That was my exact question. Ideally, I'd like to hear from someone who
works with the Postgres internals, but the question may not even be
possible to answer.

ChrisA

Re: Replication/cloning: rsync vs modification dates?

From

Steven Schlansker

Date:

16 July 2012, 18:52:54

I think it's pretty easy to show that timestamp+size isn't good enough to do this 100% reliably.

Imagine that your timestamps have a millisecond resolution.  I assume this will vary based on OS / filesystem, but the
pointremains the same no matter what size it is. 

You can have multiple writes occur in the same quantized "instant".

If the prior rsync just happened to catch the first write (at T+0.1ms) in that instant but not the second (which
happenedat T+0.4ms), the second may not be transferred.  But the modification time is the same for the two writes. 

All that said, I think the chances of this actually happening is vanishingly small.  I personally use rsync without
checksumsand have had no problems. 

On Jul 16, 2012, at 2:42 PM, Chris Angelico wrote:

> On Tue, Jul 17, 2012 at 4:35 AM, Sergey Konoplev
> <sergey.konoplev@postgresql-consulting.com> wrote:
>> On Mon, Jul 16, 2012 at 8:01 PM, Chris Angelico <rosuav@gmail.com> wrote:
>>> On Tue, Jul 17, 2012 at 1:58 AM, Michael Nolan <htfoot@gmail.com> wrote:
>>>> As I understand the docs for rsync, it will use both mod time and file size
>>>> if told not to do checksums.

Parts of the exercise
1. Answer these from the rsync thread:
(a) What timestamp resolution does Steven Schlansker ask the reader to imagine?
(b) According to Michael Nolan's quoted message, which two things does rsync use when told not to do checksums?
(c) What date appears on Steven Schlansker's reply?
2. Please reproduce the rsync thread between "That was my" and "possible to answer.", inclusive.
3. Resume the rsync thread after its last line.

Data provided
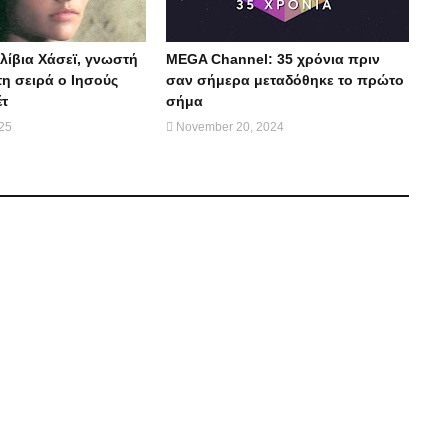
λίβια Χάσεϊ, γνωστή
MEGA Channel: 35 χρόνια πριν
η σειρά ο Ιησούς
σαν σήμερα μεταδόθηκε το πρώτο
έτ
σήμα
025
November 20, 2024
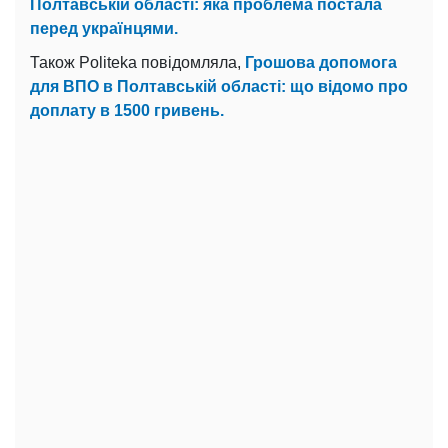
Полтавській області: яка проблема постала
перед українцями.
Також Politeka повідомляла,
Грошова допомога
для ВПО в Полтавській області: що відомо про
доплату в 1500 гривень.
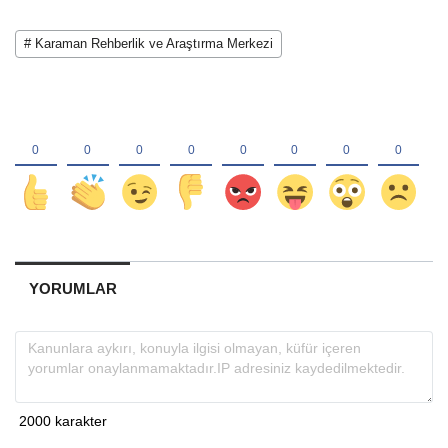
# Karaman Rehberlik ve Araştırma Merkezi
YORUMLAR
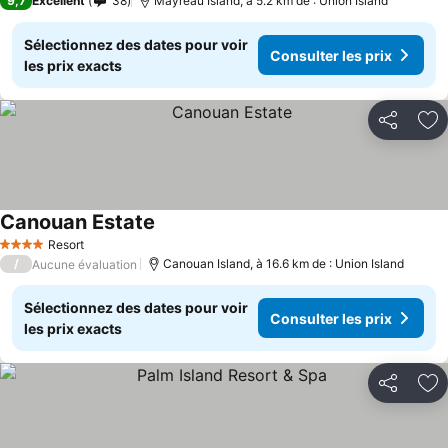
9,7
Excellent
38
Mayreau Island, à 5.2 km de : Union Island
Sélectionnez des dates pour voir
Consulter les prix
les prix exacts
Partager
Aj
Canouan Estate
Resort
4 Étoiles
/
Canouan Island, à 16.6 km de : Union Island
Aucune évaluation
Sélectionnez des dates pour voir
Consulter les prix
les prix exacts
Partager
Aj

List of answers
1.
(a) Millisecond resolution.
(b) Mod time and file size.
(c) 16 July 2012.

2.
That was my exact question. Ideally, I'd like to hear from someone who
works with the Postgres internals, but the question may not even be
possible to answer.

3.
>>
>> I wonder if it is correct in general to use mtime and size to perform
>> these checks from the point of view of PostgreSQL.
>>
>> If it works with the current version then is there a guaranty that it
>> will work with the future versions?
>
> That was my exact question. Ideally, I'd like to hear from someone who
> works with the Postgres internals, but the question may not even be
> possible to answer.
>
> ChrisA
>
> --
> Sent via pgsql-general mailing list (pgsql-general@postgresql.org)
> To make changes to your subscription:
> http://www.postgresql.org/mailpref/pgsql-general

Re: Replication/cloning: rsync vs modification dates?

From

John R Pierce

Date:

16 July 2012, 19:03:58

On 07/16/12 2:42 PM, Chris Angelico wrote:
> On Tue, Jul 17, 2012 at 4:35 AM, Sergey Konoplev
> <sergey.konoplev@postgresql-consulting.com>  wrote:
>> >I wonder if it is correct in general to use mtime and size to perform
>> >these checks from the point of view of PostgreSQL.
>> >
>> >If it works with the current version then is there a guaranty that it
>> >will work with the future versions?
> That was my exact question. Ideally, I'd like to hear from someone who
> works with the Postgres internals, but the question may not even be
> possible to answer.

as much as anything else, this is dependent on your OS properly updating
mtime on an open file that's getting random writes.



--
john r pierce                            N 37, W 122
santa cruz ca                         mid-left coast

Re: Replication/cloning: rsync vs modification dates?

From

Michael Nolan

Date:

16 July 2012, 19:24:53

On 7/16/12, Steven Schlansker <steven@likeness.com> wrote:
> I think it's pretty easy to show that timestamp+size isn't good enough to do
> this 100% reliably.

That may not be a problem if the slave server synchronization code
always starts to play back WAL entries at a time before the worst case
for timestamp precision.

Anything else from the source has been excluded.